On its part, consultancy services provider, Deloitte West Africa, says that its intervention in seven ongoing investment transactions in Nigeria shows investors’ concern about inconsistent polices.
The Head of Strategy, Deloitte West Africa, Mr. Bola Ashiru, while commending the 30-year National Integrated Infrastructure Master Plan (NIIMP), published in 2014, stressed the need for government to involve the maritime sector in its development “because it is not just about building shipping infrastructures but also rail, road, security and several others.”
On investors’ plight, Ashiru said that “inconsistency in government policies” top the common issues raised by the seven investment transactions presently ongoing in different sub-sectors of the economy.
According to him, they want a guarantee against such policy inconsistencies that will put their capital at risk, and though PPP is always a business case situation, investors onshore or offshore need to ensure that their money would be protected.

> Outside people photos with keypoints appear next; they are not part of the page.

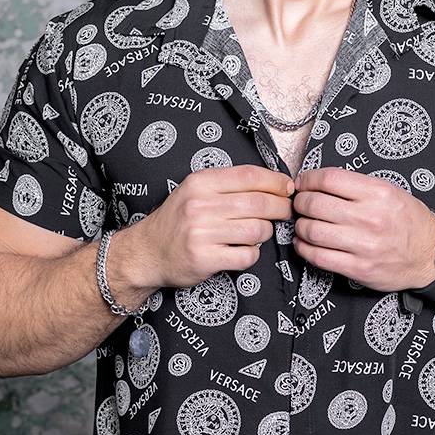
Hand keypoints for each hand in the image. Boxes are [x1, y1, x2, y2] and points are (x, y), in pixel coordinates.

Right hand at [121, 165, 293, 290]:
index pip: (249, 176)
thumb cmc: (177, 221)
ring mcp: (201, 233)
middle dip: (280, 208)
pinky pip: (247, 255)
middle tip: (285, 212)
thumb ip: (228, 185)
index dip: (275, 181)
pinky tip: (243, 250)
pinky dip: (252, 254)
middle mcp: (199, 206)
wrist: (147, 252)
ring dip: (265, 232)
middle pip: (259, 203)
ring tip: (257, 232)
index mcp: (200, 183)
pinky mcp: (205, 258)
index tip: (287, 188)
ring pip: (257, 230)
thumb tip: (275, 184)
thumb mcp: (195, 190)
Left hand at [292, 168, 434, 290]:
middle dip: (300, 202)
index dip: (308, 179)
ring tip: (303, 223)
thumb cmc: (410, 222)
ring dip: (300, 226)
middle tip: (300, 204)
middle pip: (315, 204)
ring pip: (312, 231)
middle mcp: (370, 218)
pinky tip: (305, 243)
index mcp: (378, 193)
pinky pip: (318, 257)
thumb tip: (320, 182)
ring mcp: (364, 245)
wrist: (431, 255)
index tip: (303, 183)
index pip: (329, 179)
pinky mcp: (359, 268)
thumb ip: (357, 186)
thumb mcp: (390, 192)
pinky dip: (304, 248)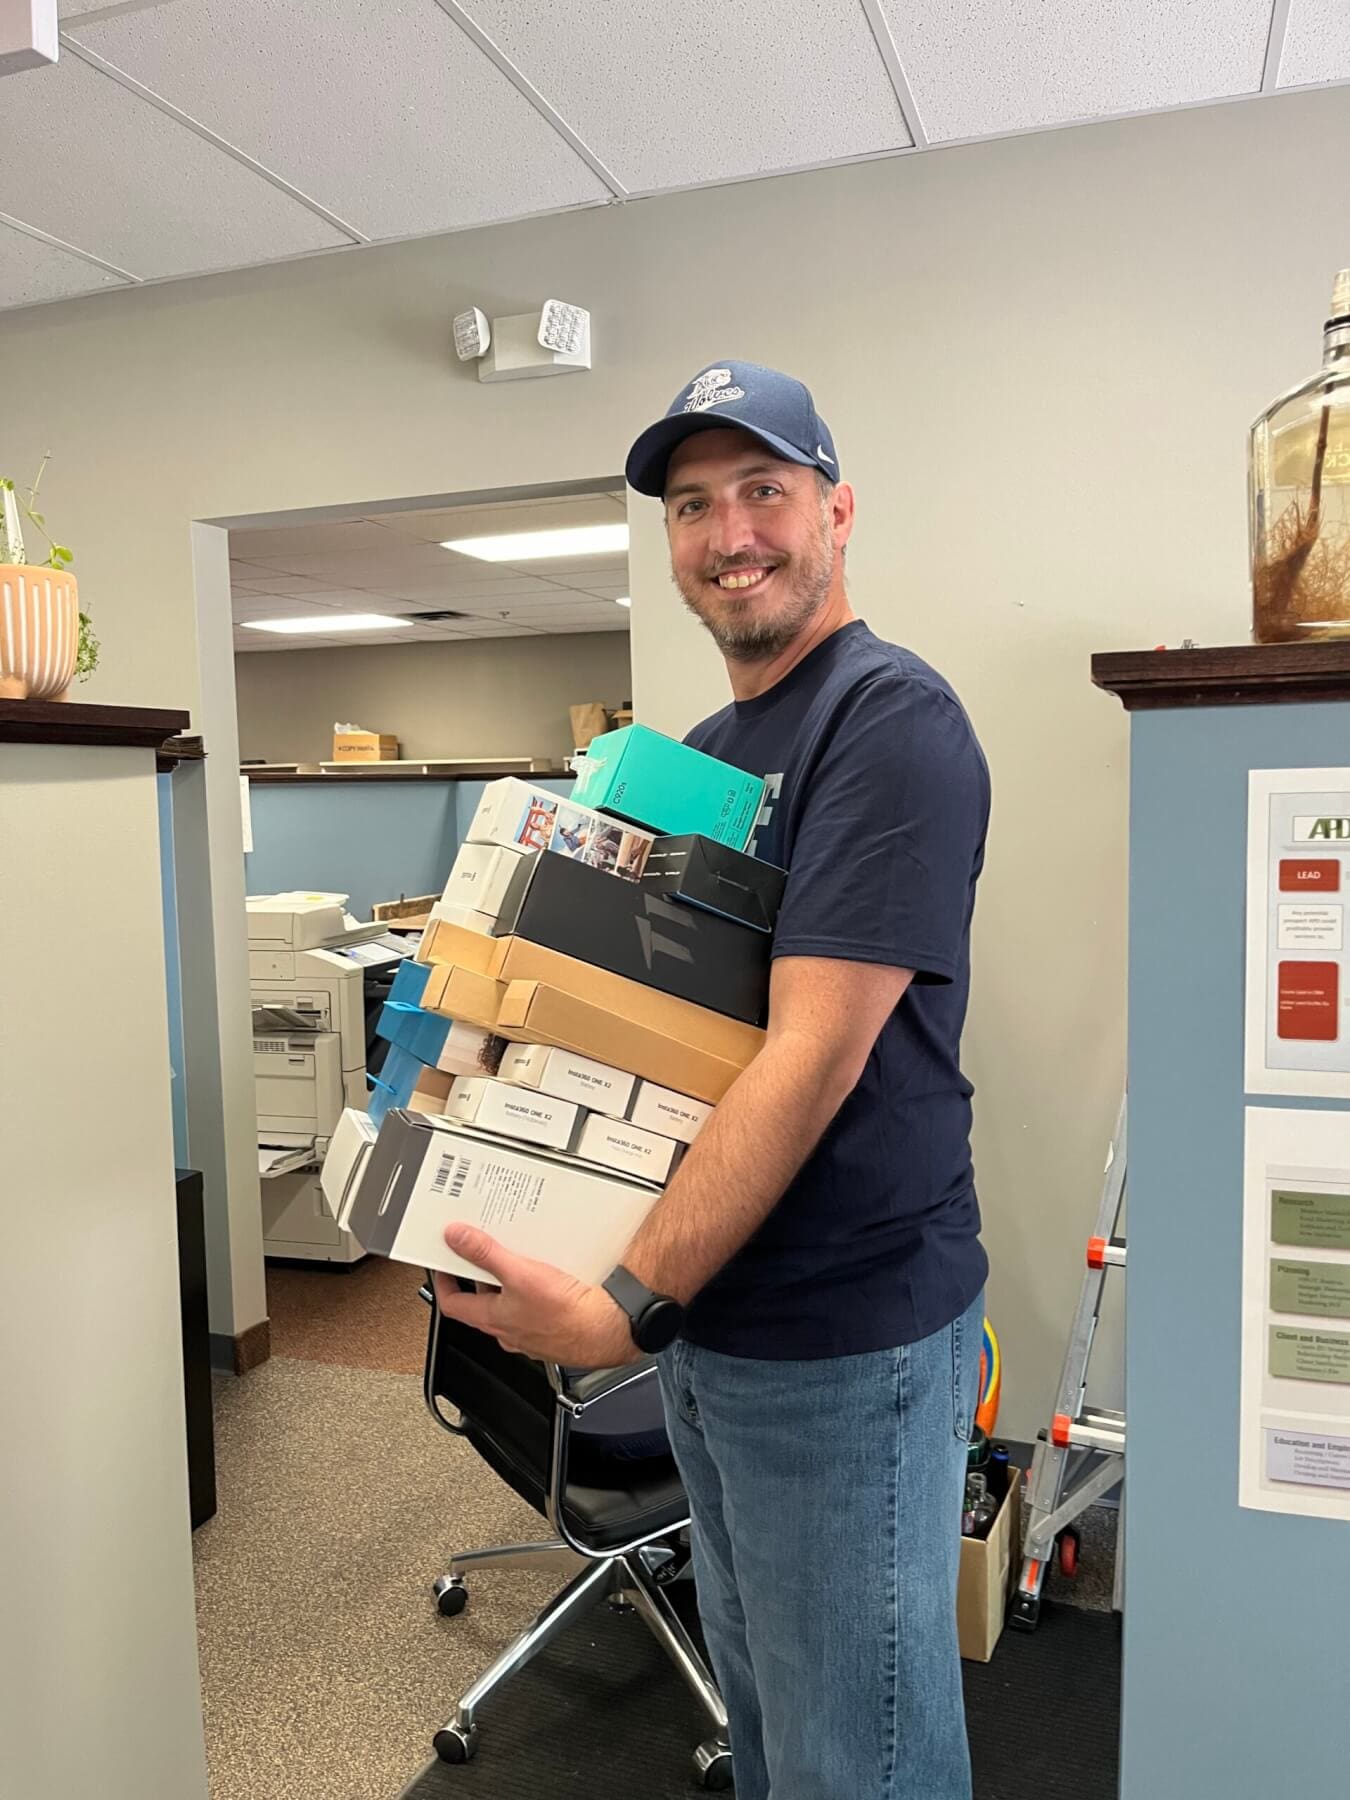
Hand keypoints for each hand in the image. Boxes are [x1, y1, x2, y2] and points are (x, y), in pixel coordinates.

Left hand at [432, 1224, 637, 1366]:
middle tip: (479, 1254)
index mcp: (493, 1319)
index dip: (444, 1282)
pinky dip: (536, 1292)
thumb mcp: (519, 1274)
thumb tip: (456, 1238)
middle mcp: (509, 1330)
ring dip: (510, 1285)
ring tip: (517, 1260)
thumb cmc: (567, 1314)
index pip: (453, 1304)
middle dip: (480, 1277)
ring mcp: (532, 1332)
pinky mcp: (555, 1329)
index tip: (443, 1265)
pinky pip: (537, 1308)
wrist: (609, 1328)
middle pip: (482, 1303)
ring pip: (511, 1306)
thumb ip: (485, 1254)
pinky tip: (550, 1276)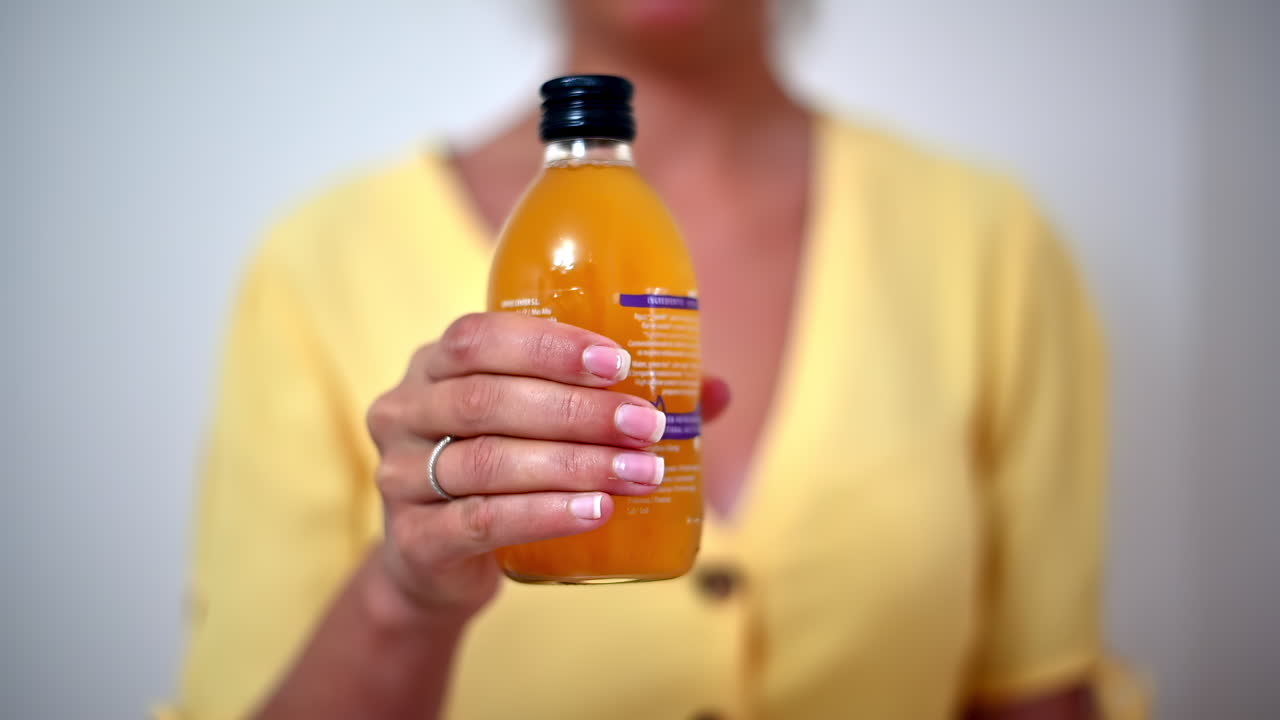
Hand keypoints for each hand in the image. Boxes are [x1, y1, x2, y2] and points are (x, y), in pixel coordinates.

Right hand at [365, 312, 728, 625]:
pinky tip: (596, 512)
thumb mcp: (539, 425)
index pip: (479, 338)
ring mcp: (401, 476)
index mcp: (434, 364)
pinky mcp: (414, 538)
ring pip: (492, 462)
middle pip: (488, 400)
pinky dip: (545, 514)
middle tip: (647, 426)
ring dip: (575, 466)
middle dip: (578, 411)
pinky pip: (482, 520)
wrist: (433, 563)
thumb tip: (714, 391)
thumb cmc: (501, 471)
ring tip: (640, 473)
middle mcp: (405, 410)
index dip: (548, 346)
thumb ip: (614, 400)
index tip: (619, 363)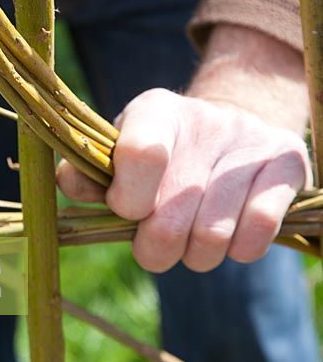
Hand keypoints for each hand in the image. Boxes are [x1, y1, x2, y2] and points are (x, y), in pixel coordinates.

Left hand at [57, 26, 311, 272]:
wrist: (234, 130)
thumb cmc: (164, 152)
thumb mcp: (120, 151)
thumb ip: (87, 172)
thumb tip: (73, 186)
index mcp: (156, 109)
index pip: (138, 157)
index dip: (127, 200)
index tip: (127, 209)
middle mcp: (207, 119)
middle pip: (168, 219)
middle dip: (155, 245)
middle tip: (156, 239)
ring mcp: (253, 141)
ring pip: (211, 239)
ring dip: (195, 253)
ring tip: (194, 233)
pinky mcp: (288, 165)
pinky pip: (254, 238)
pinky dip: (236, 249)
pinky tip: (231, 232)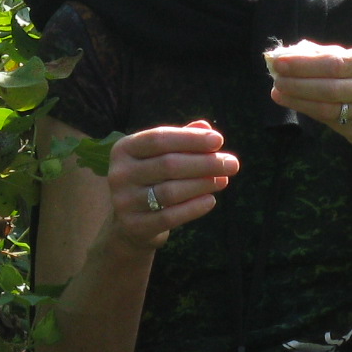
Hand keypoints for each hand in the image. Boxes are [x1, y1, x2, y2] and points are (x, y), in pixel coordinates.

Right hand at [101, 121, 239, 250]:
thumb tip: (206, 126)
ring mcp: (123, 201)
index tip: (219, 141)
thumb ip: (182, 140)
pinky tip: (211, 200)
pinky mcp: (134, 226)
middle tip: (232, 163)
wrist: (130, 223)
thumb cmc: (152, 180)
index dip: (190, 138)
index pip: (159, 138)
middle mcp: (119, 174)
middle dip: (205, 163)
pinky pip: (169, 217)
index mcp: (124, 149)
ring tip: (224, 180)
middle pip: (168, 165)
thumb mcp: (161, 156)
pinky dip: (193, 208)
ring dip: (202, 185)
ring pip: (170, 191)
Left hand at [265, 41, 351, 165]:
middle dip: (298, 82)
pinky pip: (330, 121)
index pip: (335, 62)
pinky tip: (293, 102)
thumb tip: (286, 53)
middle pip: (331, 86)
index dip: (304, 63)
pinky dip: (307, 111)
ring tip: (277, 91)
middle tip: (275, 77)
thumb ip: (322, 55)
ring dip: (298, 99)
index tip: (279, 60)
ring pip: (328, 107)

Though he described PPP arrangements in the maritime sector as strong, he added that the investors’ perspective needs to be improved on, including “protection of investments through consistent government policies and foreign exchange issues.
“Another thing we found out is that investors want to know under what circumstance they can adjust their rates - whether on the United States’ Consumer Price Index (CPI), denominated in dollar, or on operators’ naira-based expenses”.
He advised that FX adjustment matrix should be based on the realities in Nigeria rather than follow the CPI movement of the US$.